• GOAL OF THE EXERCISE: Taking the data below line by line, count those that include the word "center" and report the number alone.

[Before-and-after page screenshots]
^^^^^^^^^^^^^^^^
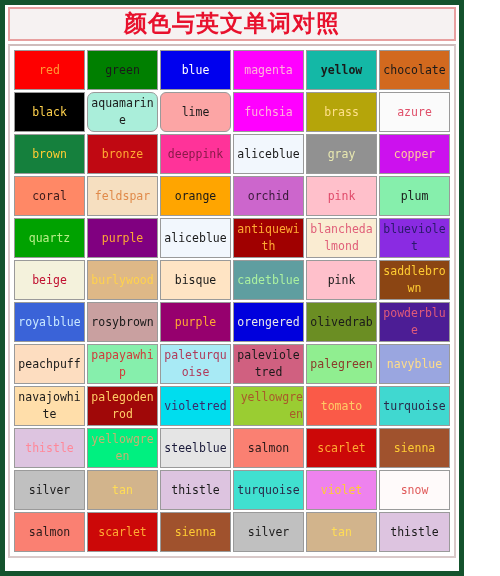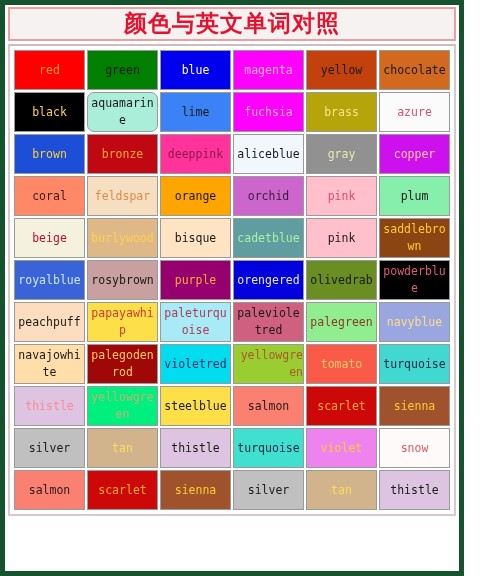--- a/index.html
+++ b/index.html
@@ -75,7 +75,7 @@
             <td style="background: rgb(0, 127, 0); color: rgb(26, 26, 26);">green</td>
             <td style="background: rgb(0, 0, 238); color: rgb(255, 255, 255);">blue</td>
             <td style="background: rgb(255, 0, 255); color: rgb(255, 179, 217);">magenta</td>
-            <td style="background: #c2410c; color: rgb(26, 26, 26);">yellow</td>
+            <td style="background: #14b8a6; color: rgb(26, 26, 26); font-weight: bold;">yellow</td>
             <td style="background: rgb(210, 105, 30); color: rgb(26, 26, 26); text-align: center;">chocolate</td>
           </tr>
           <tr>

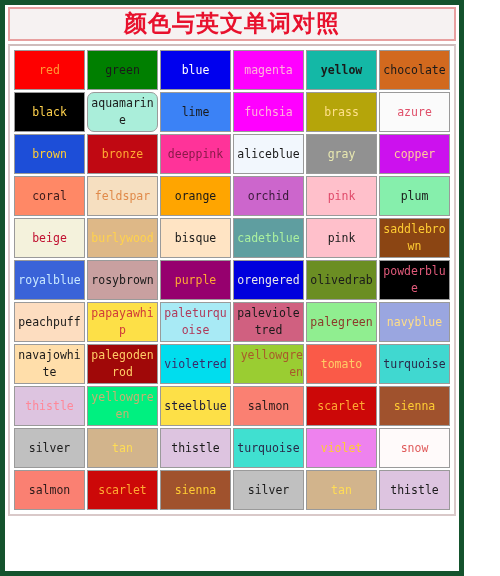--- a/index.html
+++ b/index.html
@@ -81,7 +81,7 @@
           <tr>
             <td style="background: rgb(0, 0, 0); color: rgb(255, 210, 77);">black</td>
             <td style="background: rgb(170, 238, 218); color: rgb(26, 26, 26); border-radius: 7px;">aquamarine</td>
-            <td style="background: #3b82f6; color: rgb(26, 26, 26);">lime</td>
+            <td style="background: #fca5a5; color: rgb(26, 26, 26); border-radius: 6px;">lime</td>
             <td style="background: rgb(255, 0, 255); color: rgb(255, 179, 217);">fuchsia</td>
             <td style="background: rgb(181, 165, 10); color: rgb(255, 224, 138);">brass</td>
             <td style="background: rgb(251, 251, 251); color: rgb(224, 80, 106);">azure</td>

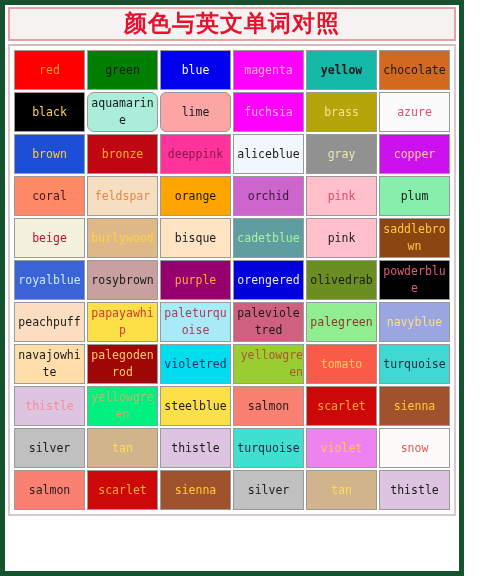--- a/index.html
+++ b/index.html
@@ -87,7 +87,7 @@
             <td style="background: rgb(251, 251, 251); color: rgb(224, 80, 106);">azure</td>
           </tr>
           <tr>
-            <td style="background: #1d4ed8; color: rgb(255, 204, 51); text-align: center;">brown</td>
+            <td style="background: #15803d; color: rgb(255, 204, 51); text-align: center;">brown</td>
             <td style="background: rgb(192, 8, 18); color: rgb(255, 170, 51);">bronze</td>
             <td style="background: rgb(255, 51, 153); color: rgb(139, 26, 74);">deeppink</td>
             <td style="background: rgb(242, 247, 253); color: rgb(26, 26, 26);">aliceblue</td>

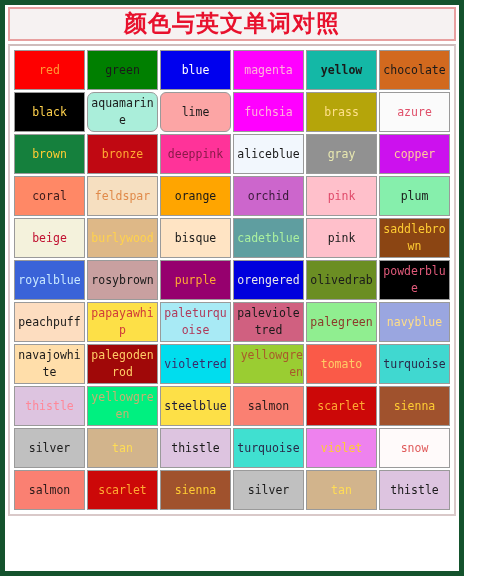--- a/index.html
+++ b/index.html
@@ -103,6 +103,14 @@
             <td style="background: #86efac; color: rgb(26, 26, 26); margin-left: 23px;">plum</td>
           </tr>
           <tr>
+            <td style="background: rgb(0, 162, 0); color: rgb(184, 238, 136);">quartz</td>
+            <td style="background: rgb(128, 0, 128); color: rgb(255, 170, 51);">purple</td>
+            <td style="background: rgb(242, 247, 253); color: rgb(26, 26, 26);">aliceblue</td>
+            <td style="background: rgb(160, 0, 0); color: rgb(255, 170, 51);">antiquewith</td>
+            <td style="background: rgb(250, 236, 210); color: rgb(224, 96, 122);">blanchedalmond</td>
+            <td style="background: rgb(138, 43, 226); color: rgb(42, 26, 106);">blueviolet</td>
+          </tr>
+          <tr>
             <td style="background: rgb(244, 242, 220); color: rgb(192, 16, 48);">beige</td>
             <td style="background: rgb(222, 184, 135); color: rgb(255, 210, 77);">burlywood</td>
             <td style="background: rgb(255, 228, 196); color: rgb(26, 26, 26);">bisque</td>

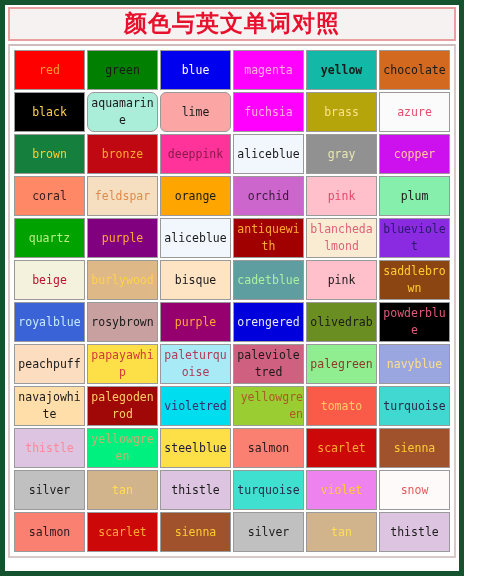--- a/index.html
+++ b/index.html
@@ -124,7 +124,7 @@
             <td style="background: rgb(150, 0, 110); color: rgb(255, 170, 51);">purple</td>
             <td style="background: rgb(0, 0, 221); color: rgb(232, 232, 232);">orengered</td>
             <td style="background: rgb(107, 142, 35); color: rgb(26, 26, 26);">olivedrab</td>
-            <td style="background: #000000; color: rgb(224, 90, 122); margin-top: 22px;">powderblue</td>
+            <td style="background: #4c1d95; color: rgb(224, 90, 122); margin-top: 22px;">powderblue</td>
           </tr>
           <tr>
             <td style="background: rgb(253, 221, 192); color: rgb(26, 26, 26);">peachpuff</td>

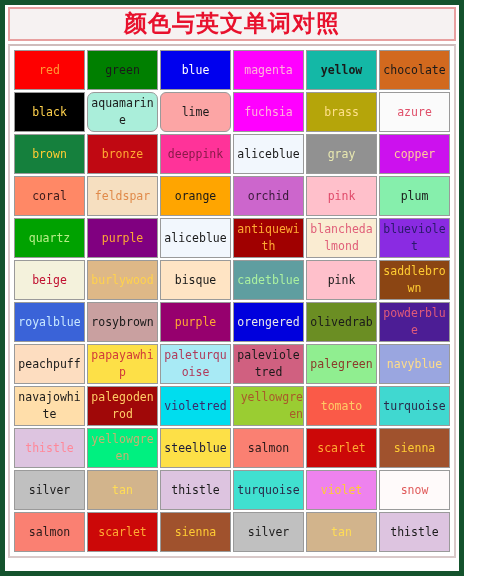--- a/index.html
+++ b/index.html
@@ -128,7 +128,7 @@
           </tr>
           <tr>
             <td style="background: rgb(253, 221, 192); color: rgb(26, 26, 26);">peachpuff</td>
-            <td style="background: #fde047; color: rgb(208, 58, 58); margin-left: 22px;">papayawhip</td>
+            <td style="background: #86efac; color: rgb(208, 58, 58); margin-left: 22px;">papayawhip</td>
             <td style="background: rgb(168, 234, 245); color: rgb(176, 58, 90);">paleturquoise</td>
             <td style="background: rgb(208, 96, 128); color: rgb(26, 26, 26); margin-top: 16px;">palevioletred</td>
             <td style="background: rgb(144, 238, 144); color: rgb(139, 58, 42);">palegreen</td>

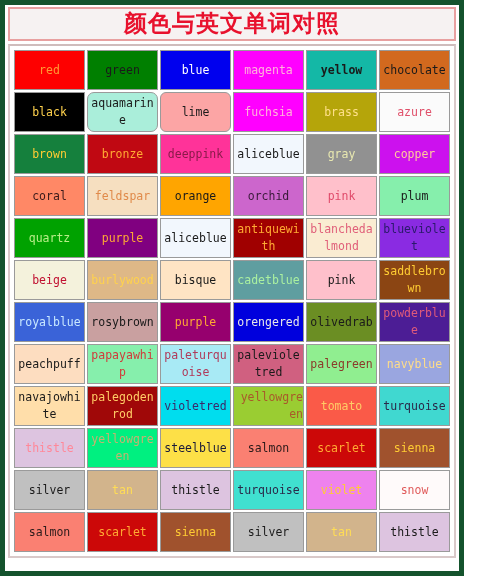--- a/index.html
+++ b/index.html
@@ -145,7 +145,7 @@
           <tr>
             <td style="background: rgb(221, 196, 224); color: rgb(255, 136, 153);">thistle</td>
             <td style="background: rgb(0, 240, 128); color: rgb(200, 176, 112);">yellowgreen</td>
-            <td style="background: #fde047; color: rgb(26, 26, 58); margin-top: 32px;">steelblue</td>
+            <td style="background: #e5e5e5; color: rgb(26, 26, 58); margin-top: 32px;">steelblue</td>
             <td style="background: rgb(250, 128, 114); color: rgb(42, 26, 26);">salmon</td>
             <td style="background: rgb(204, 8, 8); color: rgb(255, 170, 51);">scarlet</td>
             <td style="background: rgb(160, 82, 45); color: rgb(255, 204, 51);">sienna</td>

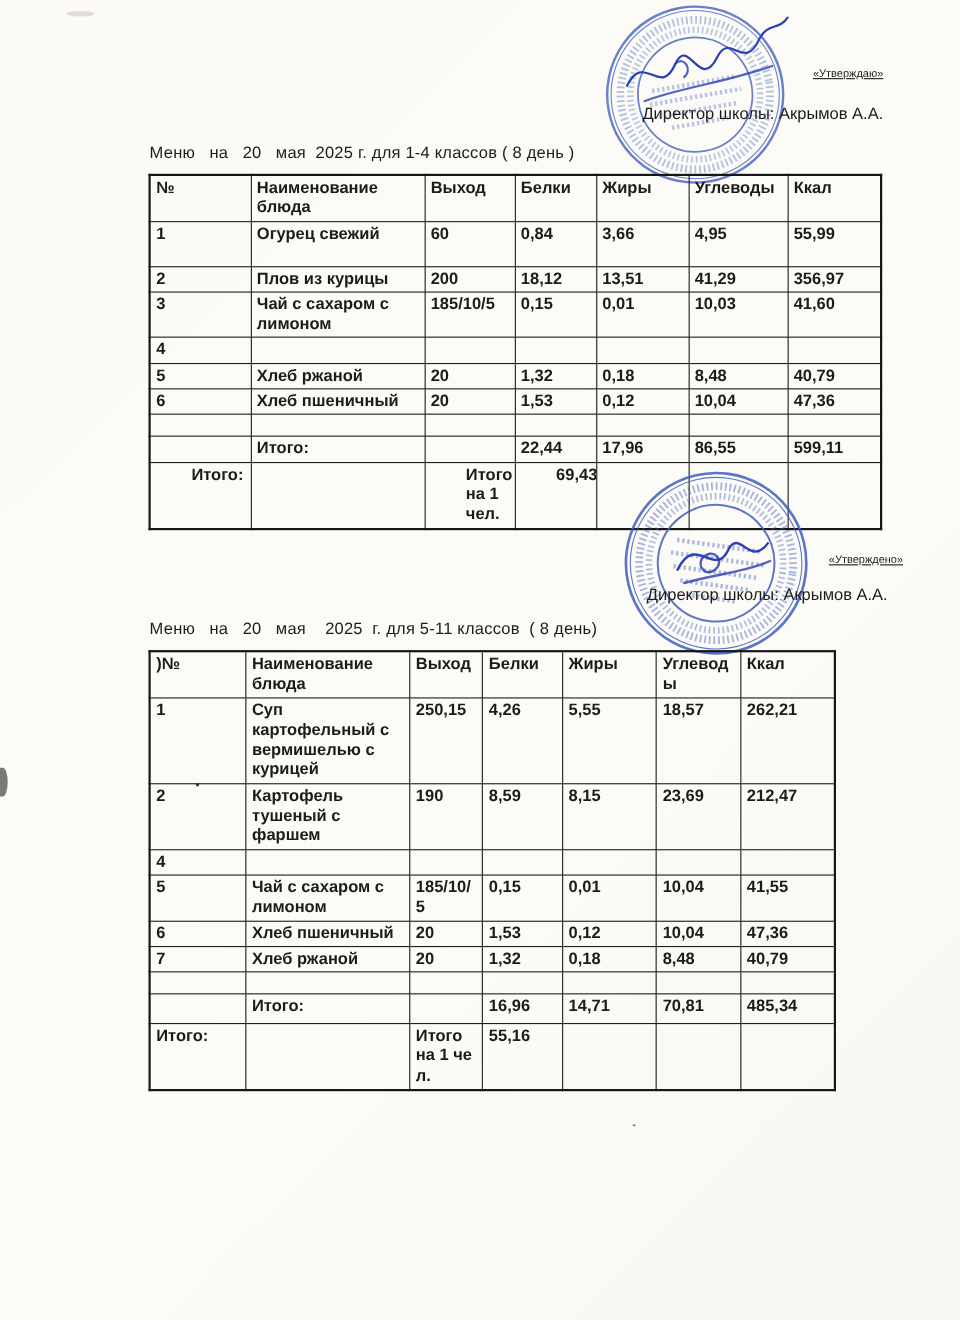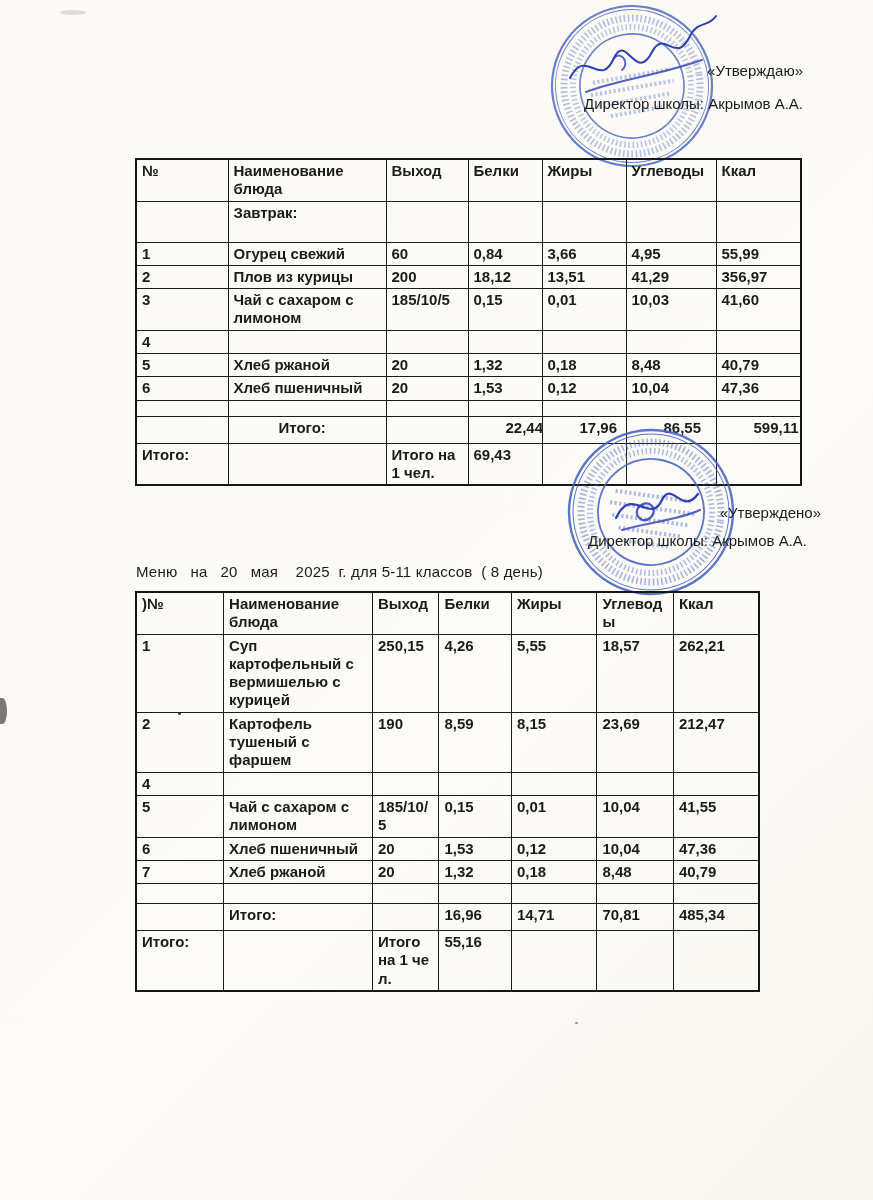--- a/index.html
+++ b/index.html
@@ -22,7 +22,7 @@
   .speck3{position:absolute;left:60px;top:10px;width:26px;height:5px;background:#d8d6ce;border-radius:50%;opacity:.8;}
 
   
-  .approve-quote{position:absolute;font-size:15px;white-space:pre;}
+  .approve-quote{position:absolute;font-size:10px;white-space:pre;text-decoration:underline;}
   .approve-dir{position:absolute;font-size:15px;white-space:pre;}
   .q1{top:62px;right:70px;}
   .d1{top:95px;right:70px;}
^^^^^^^^^^^^^^^^
• ANSWER TO THE EXERCISE: 3